UPDATE: I haven’t been able to successfully create a Windows-1252 file containing a typographic (“smart”) end quote with Notepad++, but I can do so with a hex editor. Notably, this character does not have quite the same visual appearance in Notepad++ as the UTF-8 “smart” end quote.
-
@Freon-Sandoz said in Unexpected match when searching files for an end-quote character (non-ASCII):
I can reproduce the file contents and the unexpected behavior
I was able to do that, too… and now I see what is happening. The character you are calling an end quote is not the Right Double Quotation Mark, U+201D but the Double Prime, U+2033.
Windows-1252 (and Windows-1254) contains the right double quotation mark at 0x94. However, it does not contain the double prime. The entry boxes on the file dialog are always in Unicode. (That’s how it works pretty much everywhere in modern Windows.) But if the file is in ANSI, the file search is done in ANSI, so Notepad++ asks Windows to translate the string you gave it into ANSI. Seeing that there is no double prime character in your current code page, Windows “helpfully” translates it to something that looks a lot like it… the ASCII double quote.
Further confusing the issue is that Notepad++ never loads a file in any code page other than your system code page (which you said is 1252) or Unicode. So when you open the file in Windows-1254, Notepad++ is actually converting it from 1254 to UTF-8 and editing that way. That’s why the search behaved as expected in 1254: it wasn’t really 1254 in, it was in UTF-8.
Bottom line… this behavior actually is “expected”… but not by any normal human being. About the only thing you can do about it is to work in Unicode wherever possible when you are using non-ASCII characters.

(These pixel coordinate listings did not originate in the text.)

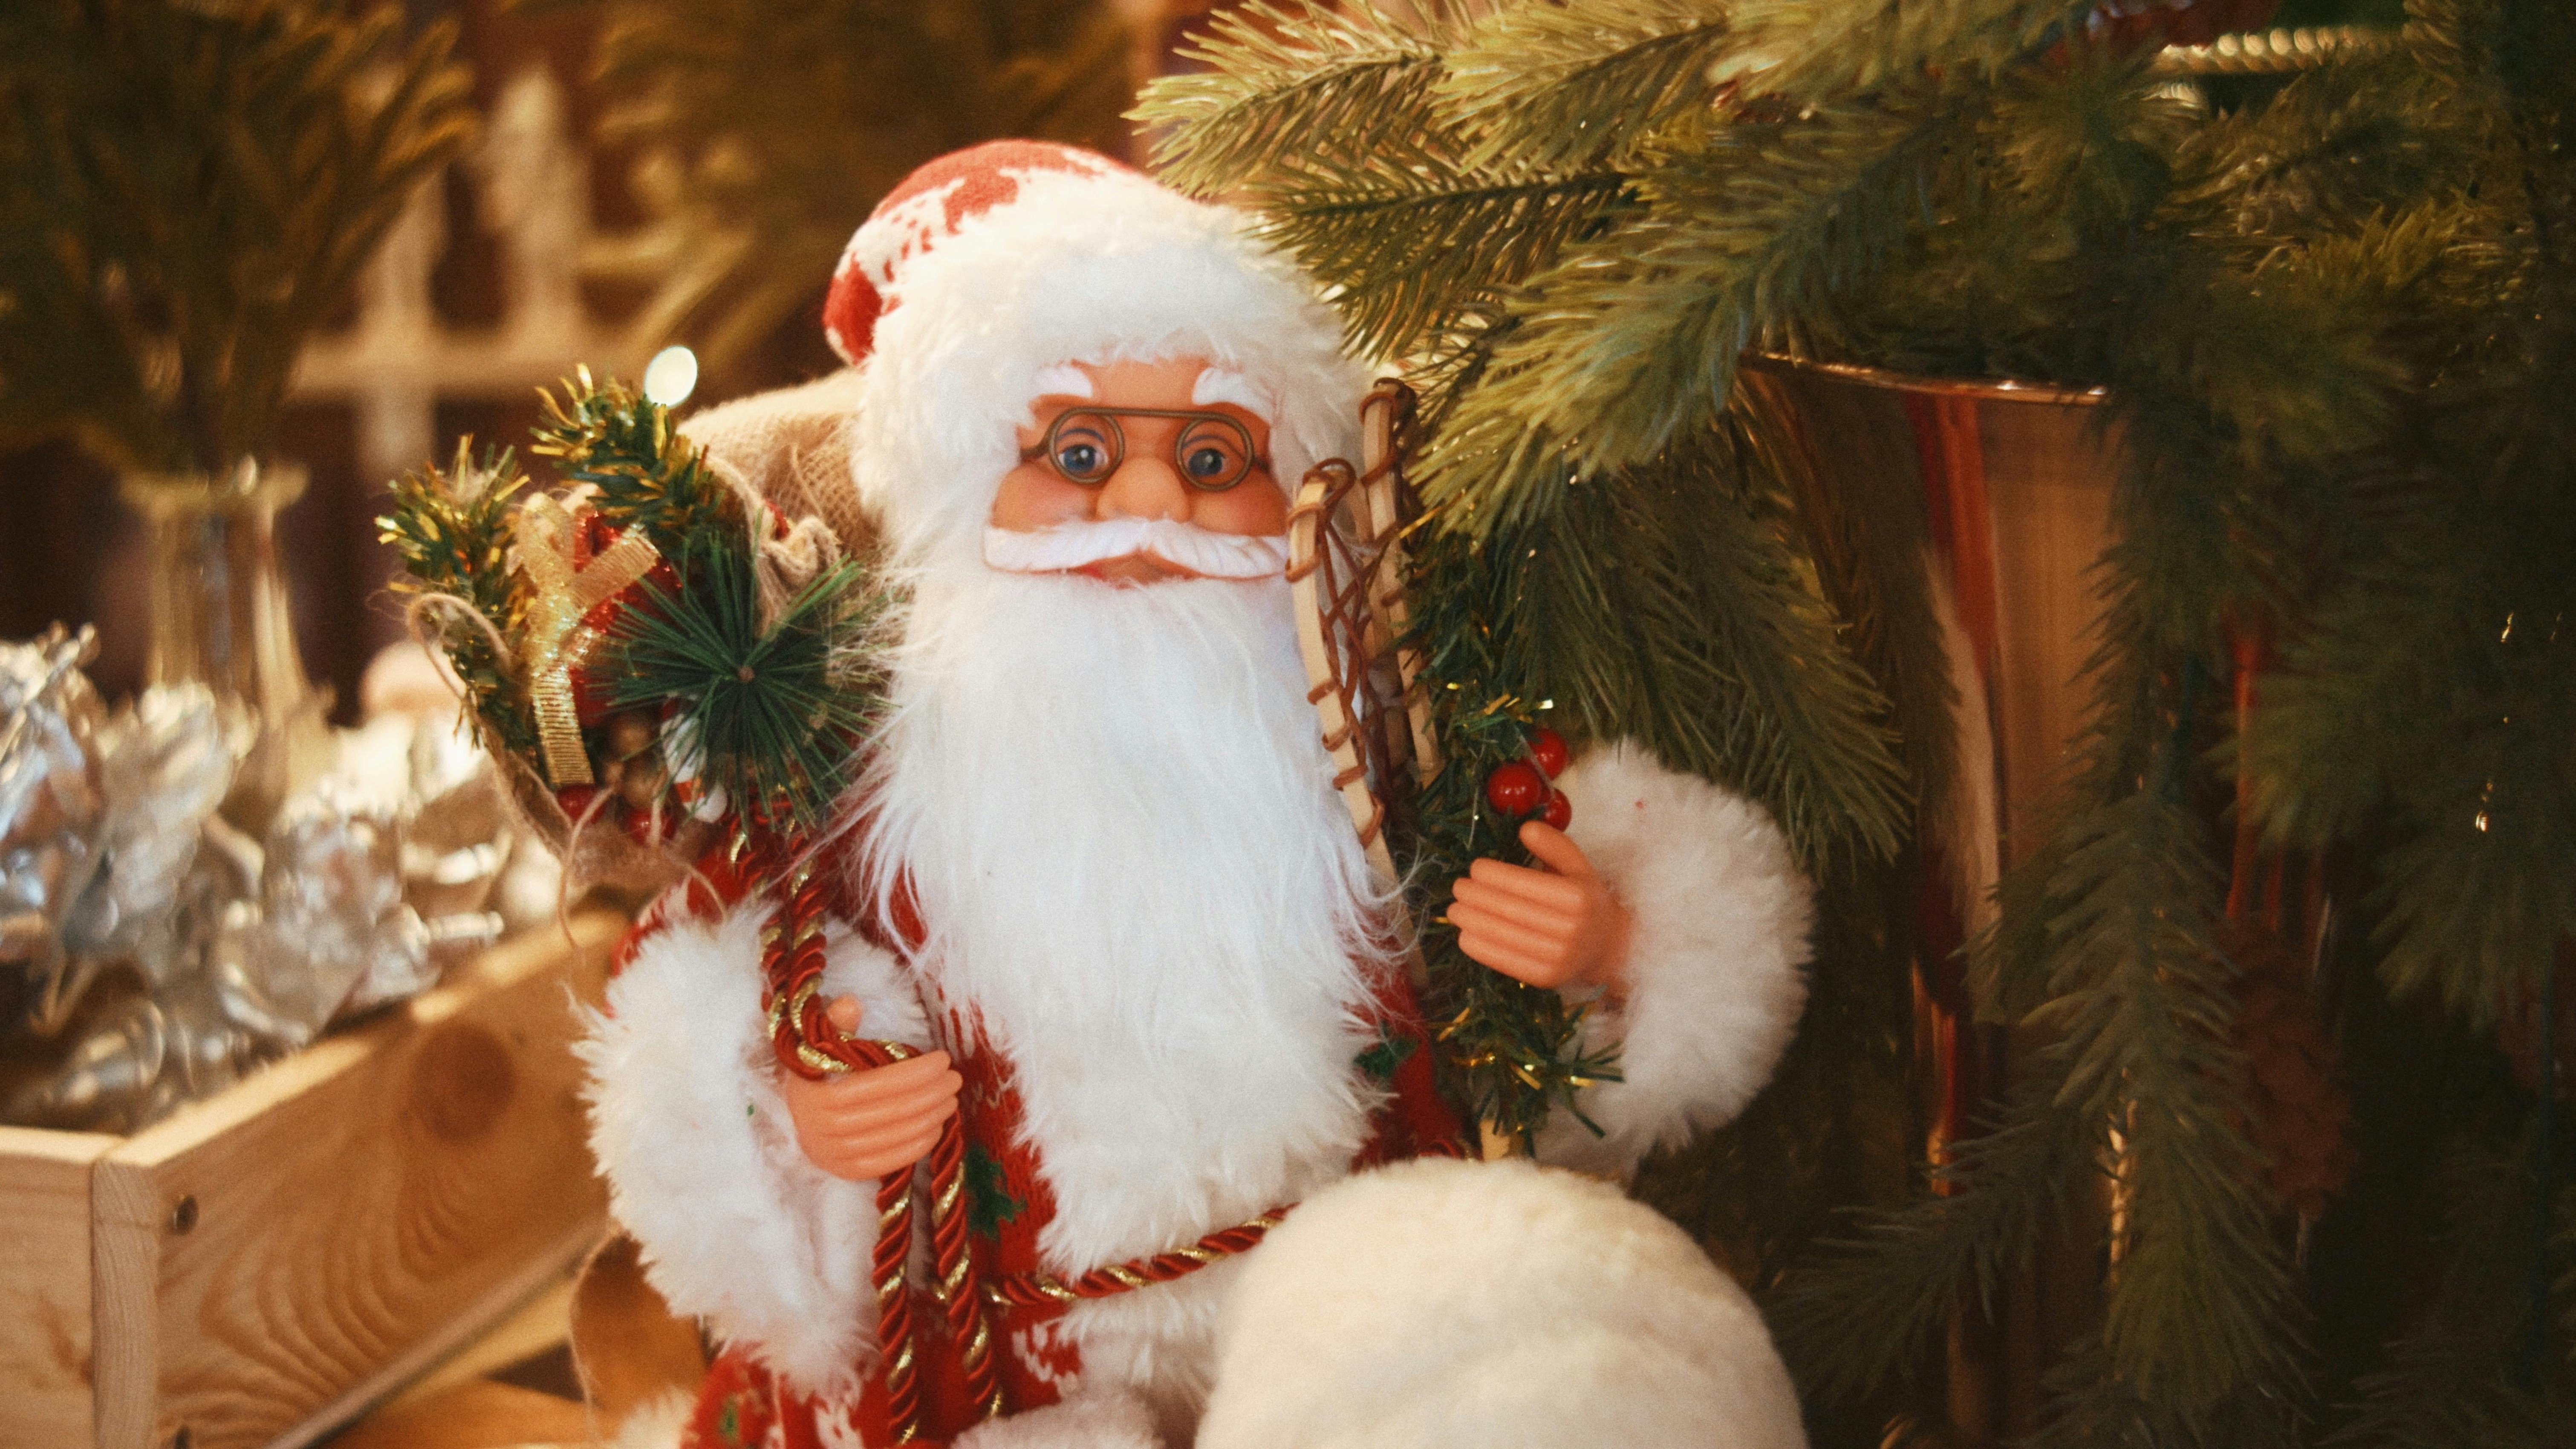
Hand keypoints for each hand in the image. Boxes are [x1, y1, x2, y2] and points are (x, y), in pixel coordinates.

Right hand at [779, 996, 961, 1181]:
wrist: (796, 1119)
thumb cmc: (816, 1076)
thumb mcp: (818, 1045)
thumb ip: (836, 1023)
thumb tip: (851, 1002)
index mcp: (816, 1095)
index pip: (877, 1084)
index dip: (916, 1071)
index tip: (943, 1059)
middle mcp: (823, 1130)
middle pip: (893, 1111)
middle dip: (932, 1093)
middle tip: (955, 1078)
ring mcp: (835, 1155)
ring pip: (896, 1136)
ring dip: (932, 1117)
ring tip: (951, 1099)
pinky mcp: (847, 1172)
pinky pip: (891, 1161)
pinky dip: (919, 1144)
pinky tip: (936, 1127)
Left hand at [1449, 821, 1633, 1003]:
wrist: (1606, 946)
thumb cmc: (1585, 899)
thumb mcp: (1579, 866)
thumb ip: (1554, 845)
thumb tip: (1525, 828)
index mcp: (1578, 897)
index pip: (1525, 884)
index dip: (1494, 875)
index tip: (1474, 868)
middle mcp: (1571, 929)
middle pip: (1511, 910)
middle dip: (1476, 897)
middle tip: (1457, 887)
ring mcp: (1559, 958)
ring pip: (1504, 936)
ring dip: (1471, 921)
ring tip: (1454, 909)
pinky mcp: (1547, 978)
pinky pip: (1505, 962)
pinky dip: (1480, 948)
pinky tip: (1464, 934)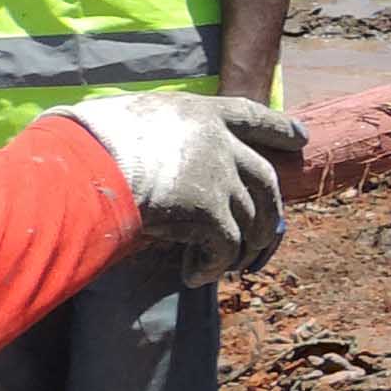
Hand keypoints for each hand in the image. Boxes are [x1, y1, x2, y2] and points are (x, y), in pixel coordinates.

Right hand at [58, 94, 310, 284]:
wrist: (88, 165)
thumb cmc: (92, 142)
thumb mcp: (132, 120)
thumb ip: (156, 132)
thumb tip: (143, 146)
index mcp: (201, 113)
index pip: (252, 116)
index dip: (279, 127)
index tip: (302, 137)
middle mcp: (219, 143)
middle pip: (266, 178)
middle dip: (271, 210)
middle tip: (268, 234)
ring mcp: (219, 177)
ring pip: (251, 219)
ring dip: (242, 248)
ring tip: (232, 266)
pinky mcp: (210, 212)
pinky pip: (225, 247)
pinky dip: (214, 266)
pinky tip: (196, 276)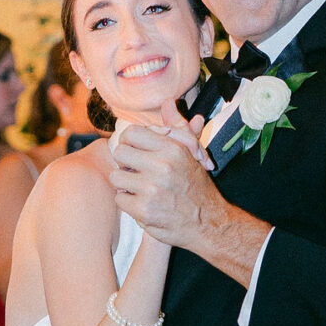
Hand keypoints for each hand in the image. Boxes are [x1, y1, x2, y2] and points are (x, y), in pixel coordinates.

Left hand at [107, 122, 221, 249]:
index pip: (131, 133)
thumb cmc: (197, 186)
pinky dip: (129, 203)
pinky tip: (143, 203)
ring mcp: (152, 190)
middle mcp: (162, 167)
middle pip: (119, 153)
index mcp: (172, 148)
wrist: (208, 223)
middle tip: (136, 171)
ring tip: (141, 188)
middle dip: (125, 163)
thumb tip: (168, 102)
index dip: (129, 142)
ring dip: (126, 184)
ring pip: (116, 177)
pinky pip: (120, 199)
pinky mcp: (144, 211)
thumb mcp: (191, 153)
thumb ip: (177, 127)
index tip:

It might be possible for Notepad++ to change its search so that it warned you when you tried to search an ANSI document for characters that aren’t possible in that document. I haven’t looked into it in depth; I would guess there must be a call to WideCharToMultiByte somewhere, and it could be passed the
WC_NO_BEST_FIT_CHARSflag and thelpUsedDefaultCharoutput pointer to detect such shenanigans so the program could tell the user about it instead of potentially claiming to find something that isn’t there.